Pero en una zona de clima acogedor y tierra fértil como la ceja de selva, con acceso a poblaciones bien abastecidas, es incomprensible que familias propietarias de una chacra, aunque pequeña, vivan hacinadas en un solo cuarto con animales incluidos.

Las costumbres campesinas ancestrales son difíciles de entender para los citadinos. Tienen el rasgo positivo de guardar relativa armonía con el ambiente, mantener la cohesión familiar y comunal y los valores de cooperación y reciprocidad.

En cambio, la innovación para procurarse comodidades no figura entre sus prioridades, por el contrario, se aferran a costumbres que no están dispuestos a modificar. Por eso, muchos jóvenes emigran y los padres se sienten traicionados.

Un estudio de Hermann J. Hillman“(Las Estrellas no Mienten, Agricultura y ecología andina en Jauja”) presenta una visión de las costumbres campesinas que para los habitantes urbanos pueden sonar a mitología.

Un campesino de Jauja le cuenta a Tillman “queremos tanto a esos animalitos (los bueyes de la yunta, los asnos), que hasta les damos los nombres de los familiares, y en el Santiago (la fiesta del marcado de los animales y a la vez, del cumpleaños de todos ellos, el 24 de julio) hasta tenemos que saludarles por la radio, porque nos prestan tanta utilidad”.

“Los queremos como a los hijos y hasta más, a veces los hijos son ingratos, por eso los queremos a estos animalitos”.

Otra costumbre revelada a Hermann Tillman se refiere a los ritos de la siembra:

“La sembradora, antes de echar las papas, o el que va a sembrar trigo, antes de echar el primer grano, siempre de este a oeste, por el sol, hace una cruz con su pie izquierdo. Según la cruz que has hecho van a decirte si la cosecha va a ser buena o mala.

“Esto es según la clase de tierra porque hay tierras duras, difíciles, tierras que llaman el mishqui-mishqui, que son muy difíciles”.

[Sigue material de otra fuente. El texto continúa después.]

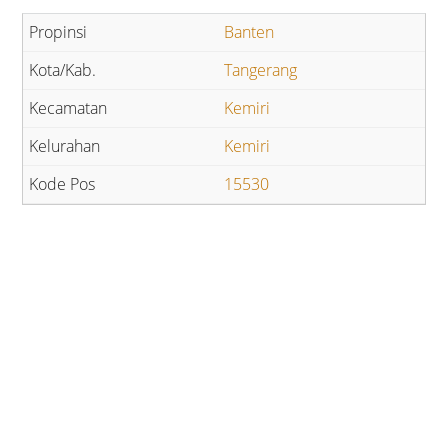
Banten
Tangerang
Kemiri
Kemiri
15530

Esa cruz hecha con el “pie izquierdo” es un gesto típico de sociedades rurales tradicionales: Combinar lo técnico con lo ritual, como hemos comentado antes en otra columna.

La recopilación de testimonios reunidos en el estudio de Tillman es bastante reveladora del modo cómo la gente del campo está unida a la tierra, cómo opera esa simbiosis que hace a las personas vivir por y para una parcela. Aparte de eso solo existen las fiestas patronales, sus únicos momentos de expansión.

Tiempo y energía para mejorar la vivienda, no hay, tampoco es prioridad dentro del enfoque comunitario de estos pobladores.

Para el taxista de esta historia, ese modo de vivir apiñados con el humo de la cocina y del mechero y además con los cuyes y la cama, todo en el mismo cuarto, es pura ignorancia. Y le molesta recordarlo.

El tema es complejo; felizmente los últimos gobiernos han realizado –unos más que otros– programas de mejoramiento de vivienda y de saneamiento rural. Pero hace falta ir más allá.

Uno de los roles del Estado es velar por el bienestar de la población aún a costa de sus costumbres ancestrales, cuando está de por medio la salud de las nuevas generaciones. Que tengan por lo menos la opción de vivir una infancia feliz.